A: Yes, we cannot deny it. There has not been an understanding from Hindu leaders. We remained more in rituals rather than attending to the mental and psychological aspects of people.
Many Hindu institutions are engaged in a lot of service activity, but poverty is something that can be taken advantage of by luring people financially or otherwise and asking them to convert. That is wrong.
Secondly, our Hindu population is not well-educated in its own roots. In this, Hindu leaders have definitely not done their job, they could have done better. We just remained in the kathas of Ramayan, Mahabharat, and Bhagavat. We didn’t go a little further in addressing grievances and needs.
The things that are said in other religions are said in the Bhagavad Gita also but that has not been highlighted. Lord Krishna says, ‘I will relieve you of all your sins, come unto me.’ Now, this is seldom quoted but what is popularly quoted is ‘Do your duty, don’t worry about the result.’ Today’s young people who are in pain are looking for the ‘I will relieve your sins,’ and Lord Krishna has said this, but we don’t highlight it.

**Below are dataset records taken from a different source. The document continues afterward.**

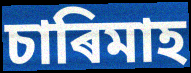
চাৰিমাহ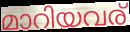
മാറിയവര്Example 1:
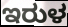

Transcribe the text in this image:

ಇರುಳ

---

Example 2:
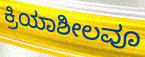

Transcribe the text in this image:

ಕ್ರಿಯಾಶೀಲವೂ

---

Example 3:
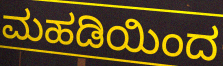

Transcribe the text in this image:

ಮಹಡಿಯಿಂದ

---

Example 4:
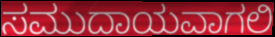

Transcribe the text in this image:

ಸಮುದಾಯವಾಗಲಿ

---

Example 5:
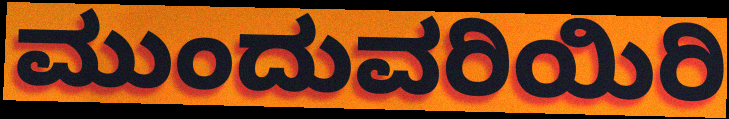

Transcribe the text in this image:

ಮುಂದುವರಿಯಿರಿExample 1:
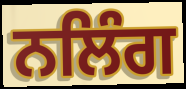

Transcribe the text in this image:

ਨਲਿੰਗ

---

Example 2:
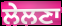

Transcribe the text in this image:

ਲੇਲਣਾ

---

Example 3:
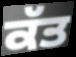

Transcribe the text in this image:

ਕੱਤ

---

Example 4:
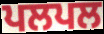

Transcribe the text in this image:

ਪਲਪਲ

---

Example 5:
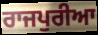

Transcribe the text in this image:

ਰਾਜਪੁਰੀਆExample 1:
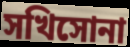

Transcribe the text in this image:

সখিসোনা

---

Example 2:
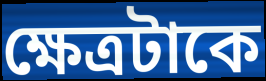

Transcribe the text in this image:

ক্ষেত্রটাকে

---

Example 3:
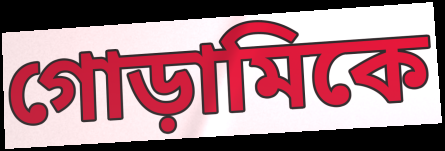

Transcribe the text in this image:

গোড়ামিকে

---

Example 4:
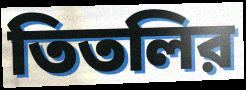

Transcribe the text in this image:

তিতলির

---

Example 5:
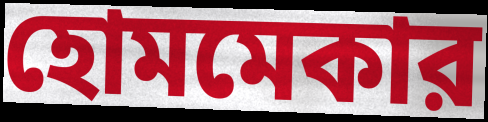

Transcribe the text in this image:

হোমমেকারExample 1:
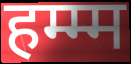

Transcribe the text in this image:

हम्म्म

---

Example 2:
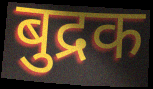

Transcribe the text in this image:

बुद्रक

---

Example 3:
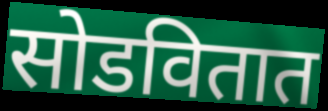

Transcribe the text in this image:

सोडवितात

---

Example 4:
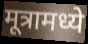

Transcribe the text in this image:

मूत्रामध्ये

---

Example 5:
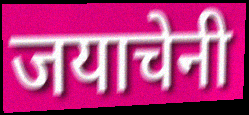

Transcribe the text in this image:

जयाचेनी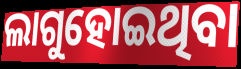
ଲାଗୁହୋଇଥିବା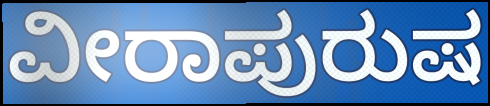
ವೀರಾಪುರುಷ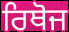
ਰਿਥੋਜ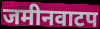
जमीनवाटप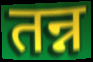
तन्नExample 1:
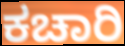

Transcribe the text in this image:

ಕಚಾರಿ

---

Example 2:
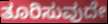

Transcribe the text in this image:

ತೂರಿಸುವುದೇ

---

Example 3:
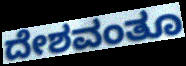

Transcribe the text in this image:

ದೇಶವಂತೂ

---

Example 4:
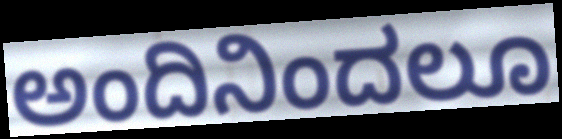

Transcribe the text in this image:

ಅಂದಿನಿಂದಲೂ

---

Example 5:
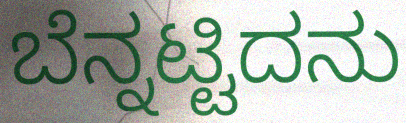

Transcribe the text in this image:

ಬೆನ್ನಟ್ಟಿದನು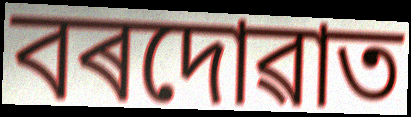
বৰদোৱাত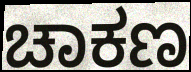
ಚಾಕಣ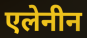
एलेनीन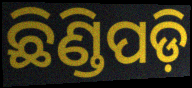
ଛିଣ୍ଡିପଡ଼ିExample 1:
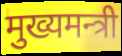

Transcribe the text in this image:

मुख्यमन्त्री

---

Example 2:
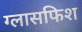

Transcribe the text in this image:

Another thing we have not highlighted is that God is One and has many forms. People grow up thinking you have to please so many gods and goddesses, and that it is too complicated. It causes fear in the mind and people think, ‘I gave a flower to this God, did namaste to that God, and the other God will be angry,’ causing a split in the mind, in the devotion amongst the younger generation. We have to bring them Vedantic knowledge, the highest knowledge. People are ready for it.
Q: Is a personal God needed in the practice of yoga?
A: To feel a personal connection to God is necessary! God is not an object. Sage Patanjali says in the Yoga Sutra, by adoring the divine, samadhi happens easily. Bhakti is necessary. Nothing works without bhakti.
Q: We say love is the purest emotion…
A: Love is not an emotion. Love is your very existence!
Q: When people think of you, it is always of a smiling visage. When did you last get angry?
A: (Laughing). It’s like asking when did you beat up your wife! First, you have to ask, do you have a wife or not?
Q: So, no temper ever?
A: Still laughing, shakes his head.
Q: Are you happy with where Art of Living is today?
A: I am content.
Q: What would you like to see happen in ten years?
A: See, if I thought such things…then I cannot be sitting in the seat where I am. I have no desires at all. It is all happening naturally and it is for people to take it where they want to take it. Here is the knowledge, here is the wisdom, Art of Living is just the framework.
Adi Sankara after whom you were named: The architect of India! Yes, I was born on his birthday.
Ego: Something you need not worry about.
Mind: You have to be mindful.
Music: It comes with life.
Silence: Mother of all creativity and peace.
Favorite place: (Pointing to his heart). Inside.
Hollywood and Bollywood: Places that create illusion. Yogis love Holy-wood which destroys the illusion.